_PROBLEMS TO SOLVE:_
#1 In the toy box passage, what did John's parents put into the box to keep his toys apart?
#2 Continue the toy box passage from the point where it stops.

_PROVIDED PASSAGE:_
----

Mom and dad have a problem - their child John never puts his toys away when he is finished playing with them. They gave John a rectangular box to put his toys in, but John is rebellious and obeys his parents by simply throwing his toys into the box. All the toys get mixed up, and it is impossible for John to find his favorite toys. John's parents came up with the following idea. They put cardboard partitions into the box. Even if John keeps throwing his toys into the box, at least toys that get thrown into different bins stay separated. The following diagram shows a top view of an example toy box.

----

_GIVEN INFORMATION:_
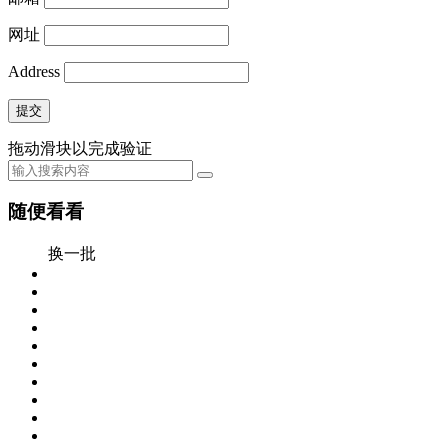
网址
Address
提交
拖动滑块以完成验证
随便看看
换一批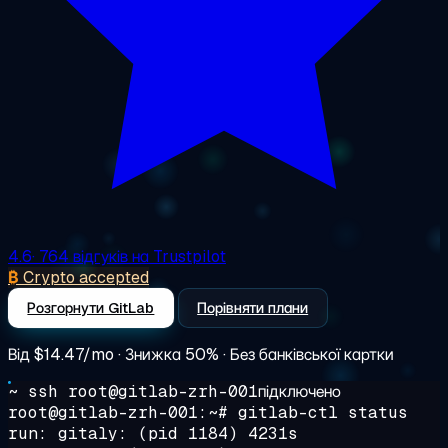
4.6
· 764 відгуків на Trustpilot
₿
Crypto accepted
Розгорнути GitLab
Порівняти плани
Від
$14.47/mo
· Знижка 50% · Без банківської картки
~ ssh root@gitlab-zrh-001
підключено
root@gitlab-zrh-001:~#
gitlab-ctl status
run: gitaly: (pid 1184) 4231s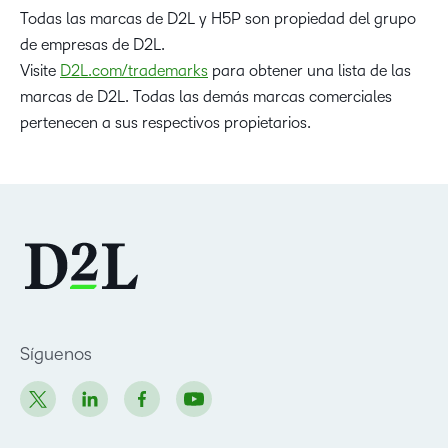
Todas las marcas de D2L y H5P son propiedad del grupo
de empresas de D2L.
Visite
D2L.com/trademarks
para obtener una lista de las
marcas de D2L. Todas las demás marcas comerciales
pertenecen a sus respectivos propietarios.
Síguenos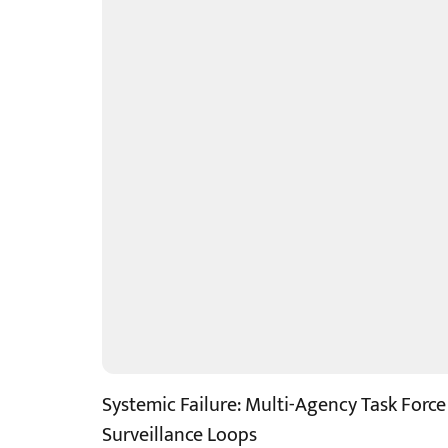
Systemic Failure: Multi-Agency Task Forc
Surveillance Loops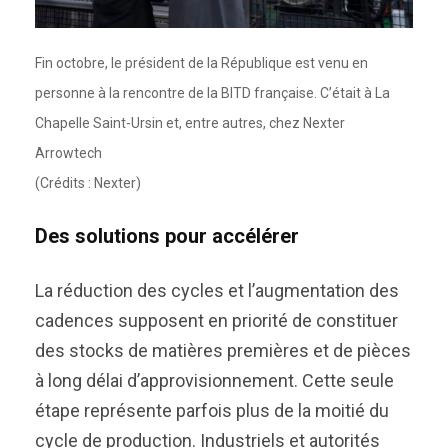
Fin octobre, le président de la République est venu en
personne à la rencontre de la BITD française. C’était à La
Chapelle Saint-Ursin et, entre autres, chez Nexter
Arrowtech
(Crédits : Nexter)
Des solutions pour accélérer
La réduction des cycles et l’augmentation des
cadences supposent en priorité de constituer
des stocks de matières premières et de pièces
à long délai d’approvisionnement. Cette seule
étape représente parfois plus de la moitié du
cycle de production. Industriels et autorités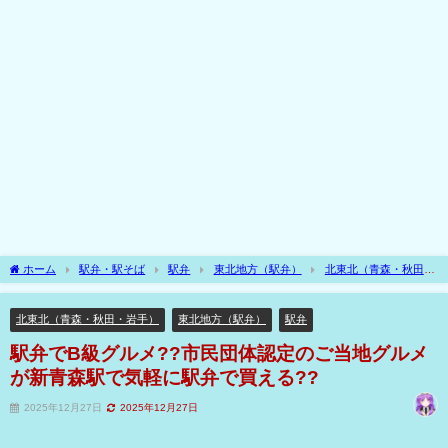
ホーム
駅弁・駅そば
駅弁
東北地方（駅弁）
北東北（青森・秋田・
岩手）
駅弁でB級グルメ??市民団体認定のご当地グルメが新青森駅で気軽に駅弁で
買える??
北東北（青森・秋田・岩手）
東北地方（駅弁）
駅弁
駅弁でB級グルメ??市民団体認定のご当地グルメ
が新青森駅で気軽に駅弁で買える??
2025年12月27日
2025年12月27日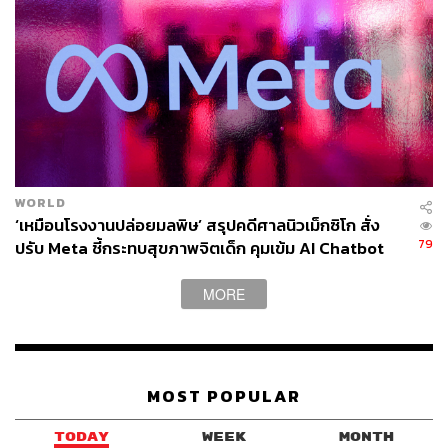
WORLD
‘เหมือนโรงงานปล่อยมลพิษ’ สรุปคดีศาลนิวเม็กซิโก สั่ง
79
ปรับ Meta ชี้กระทบสุขภาพจิตเด็ก คุมเข้ม AI Chatbot
MORE
MOST POPULAR
TODAY
WEEK
MONTH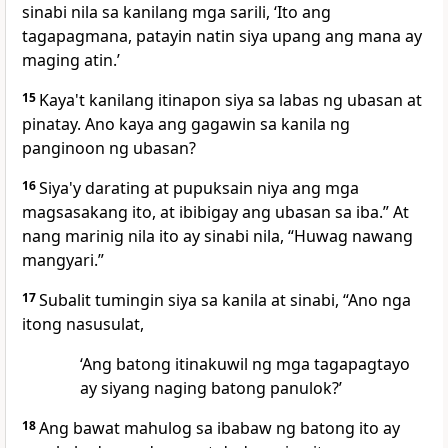
sinabi nila sa kanilang mga sarili, ‘Ito ang
tagapagmana, patayin natin siya upang ang mana ay
maging atin.’
15
Kaya't kanilang itinapon siya sa labas ng ubasan at
pinatay. Ano kaya ang gagawin sa kanila ng
panginoon ng ubasan?
16
Siya'y darating at pupuksain niya ang mga
magsasakang ito, at ibibigay ang ubasan sa iba.” At
nang marinig nila ito ay sinabi nila, “Huwag nawang
mangyari.”
17
Subalit
tumingin siya sa kanila at sinabi, “Ano nga
itong nasusulat,
‘Ang batong itinakuwil ng mga tagapagtayo
ay siyang naging batong panulok?’
18
Ang bawat mahulog sa ibabaw ng batong ito ay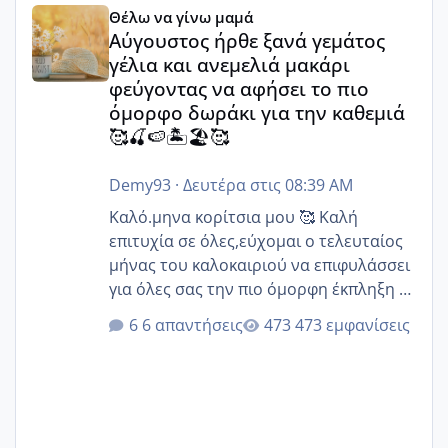
Αύγουστος ήρθε ξανά γεμάτος γέλια και ανεμελιά μακάρι 
Θέλω να γίνω μαμά
Αύγουστος ήρθε ξανά γεμάτος
γέλια και ανεμελιά μακάρι
φεύγοντας να αφήσει το πιο
όμορφο δωράκι για την καθεμιά
🥰🍒🍉🏝️🏖️🥰
Demy93
·
Δευτέρα στις 08:39 AM
Καλό.μηνα κορίτσια μου 🥰 Καλή
επιτυχία σε όλες,εύχομαι ο τελευταίος
μήνας του καλοκαιριού να επιφυλάσσει
για όλες σας την πιο όμορφη έκπληξη 🧿
@Elk @Melikara86 @Παρασκευαιδου
6 απαντήσεις
473 εμφανίσεις
@Zenia z @melitiniღ @Christi.D.
@flowerv @Riaa @Ngsofia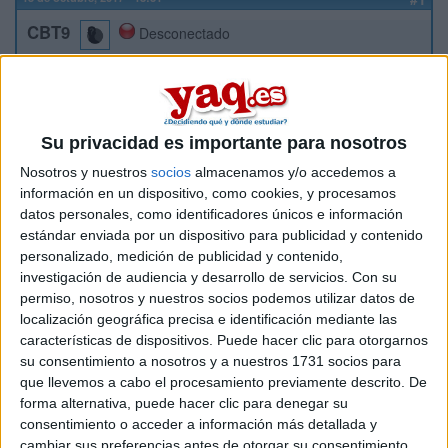
CBT9
Desconectado
Hola! Soy estudiante de 2n de carrera y el año que viene me
gustaría irme de SICUE. En mi universidad me dan 5
opciones que son:
- Universidad del Pais Vasco (campus San Sebastian)
Su privacidad es importante para nosotros
- Universidad de Valencia
- Universidad de Málaga (campus Teatinos)
Nosotros y nuestros
socios
almacenamos y/o accedemos a
- Universidad de Cádiz (campus Jérez)
información en un dispositivo, como cookies, y procesamos
- Universidad de Salamanca
datos personales, como identificadores únicos e información
No tengo muy claro donde me gustaría y necesito opiniones!!
estándar enviada por un dispositivo para publicidad y contenido
En un principio me llamaba la atención San Sebastian y
personalizado, medición de publicidad y contenido,
Málaga, aunque he oído hablar muy bien de Salamanca y
investigación de audiencia y desarrollo de servicios.
Con su
Valencia. Que elegirías vosotros? Habeis estudiado en
permiso, nosotros y nuestros socios podemos utilizar datos de
algunas de estas ciudades?
localización geográfica precisa e identificación mediante las
Espero respuesta!!! Muchas gracias.
características de dispositivos. Puede hacer clic para otorgarnos
su consentimiento a nosotros y a nuestros 1731 socios para
Inicio
que llevemos a cabo el procesamiento previamente descrito. De
forma alternativa, puede hacer clic para denegar su
consentimiento o acceder a información más detallada y
Etiquetas:
La universidad - un mundo
cambiar sus preferencias antes de otorgar su consentimiento.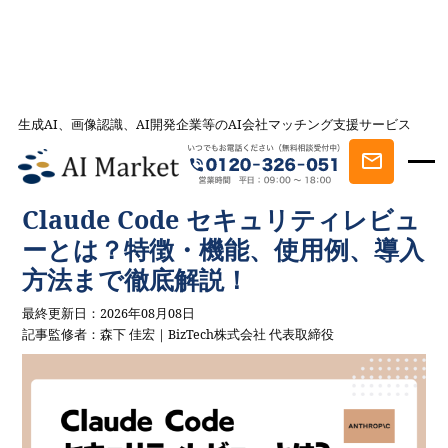
生成AI、画像認識、AI開発企業等のAI会社マッチング支援サービス
AI会社とのマッチングは AI Market
記事一覧
AIを学ぶ・知る
Claude Code セキュリティレビューとは？特
徴・機能、使用例、導入方法まで徹底解説！
Claude Code セキュリティレビュ
ーとは？特徴・機能、使用例、導入
方法まで徹底解説！
最終更新日：2026年08月08日
記事監修者：森下 佳宏｜BizTech株式会社 代表取締役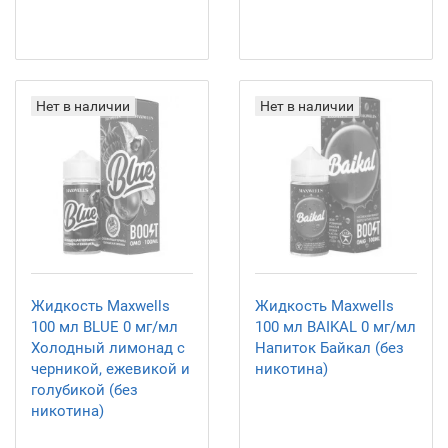
Нет в наличии
Нет в наличии
Жидкость Maxwells
Жидкость Maxwells
100 мл BLUE 0 мг/мл
100 мл BAIKAL 0 мг/мл
Холодный лимонад с
Напиток Байкал (без
черникой, ежевикой и
никотина)
голубикой (без
никотина)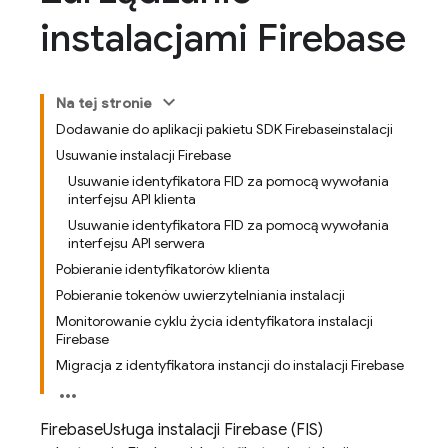
instalacjami Firebase
Na tej stronie
Dodawanie do aplikacji pakietu SDK Firebaseinstalacji
Usuwanie instalacji Firebase
Usuwanie identyfikatora FID za pomocą wywołania
interfejsu API klienta
Usuwanie identyfikatora FID za pomocą wywołania
interfejsu API serwera
Pobieranie identyfikatorów klienta
Pobieranie tokenów uwierzytelniania instalacji
Monitorowanie cyklu życia identyfikatora instalacji
Firebase
Migracja z identyfikatora instancji do instalacji Firebase
Firebase
Usługa instalacji Firebase (FIS)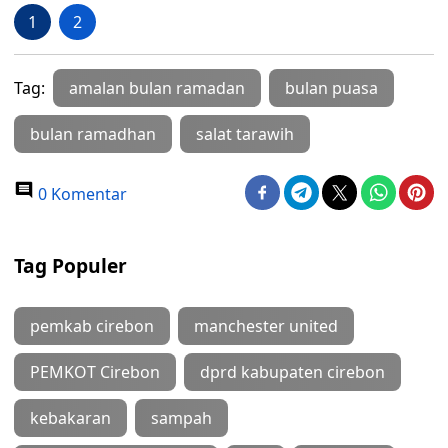
1
2
Tag:
amalan bulan ramadan
bulan puasa
bulan ramadhan
salat tarawih
0 Komentar
Tag Populer
pemkab cirebon
manchester united
PEMKOT Cirebon
dprd kabupaten cirebon
kebakaran
sampah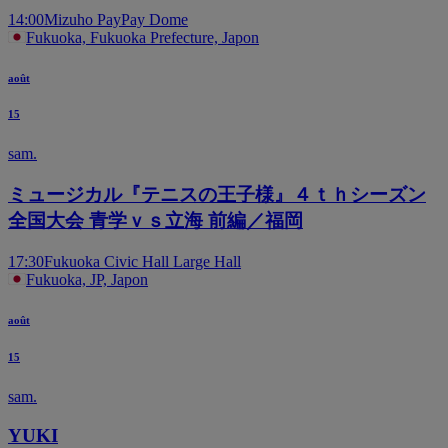
14:00
Mizuho PayPay Dome
Fukuoka, Fukuoka Prefecture, Japon
août
15
sam.
ミュージカル『テニスの王子様』４ｔｈシーズン
全国大会 青学ｖｓ立海 前編／福岡
17:30
Fukuoka Civic Hall Large Hall
Fukuoka, JP, Japon
août
15
sam.
YUKI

----

_ANSWERS FOR THE EXERCISE:_
#1 Cardboard partitions.

#2
For this problem, you are asked to determine how many toys fall into each partition as John throws them into the toy box. Input
The input file contains one or more problems. The first line of a problem consists of six integers, n m x1 y1 x2 y2. The number of cardboard partitions is n (0 < n <= 5000) and the number of toys is m (0 < m <= 5000). The coordinates of the upper-left corner and the lower-right corner of the box are (x1,y1) and (x2,y2), respectively. The following n lines contain two integers per line, Ui Li, indicating that the ends of the i-th cardboard partition is at the coordinates (Ui,y1) and (Li,y2). You may assume that the cardboard partitions do not intersect each other and that they are specified in sorted order from left to right. The next m lines contain two integers per line, Xj Yj specifying where the j-th toy has landed in the box. The order of the toy locations is random. You may assume that no toy will land exactly on a cardboard partition or outside the boundary of the box. The input is terminated by a line consisting of a single 0.
Output
The output for each problem will be one line for each separate bin in the toy box. For each bin, print its bin number, followed by a colon and one space, followed by the number of toys thrown into that bin. Bins are numbered from 0 (the leftmost bin) to n (the rightmost bin). Separate the output of different problems by a single blank line.
Sample Input 5 6 0 10 60 0 3 1 4 3 6 8 10 10 15 30 1 5 2 1 2 8 5 5 40 10 7 9 4 10 0 10 100 0 20 20 40 40 60 60 80 80 5 10 15 10 25 10 35 10 45 10 55 10 65 10 75 10 85 10 95 10 0 Sample Output 0: 2 1: 1 2: 1 3: 1 4: 0 5: 1 0: 2 1: 2 2: 2 3: 2 4: 2 Hint
As the example illustrates, toys that fall on the boundary of the box are "in" the box.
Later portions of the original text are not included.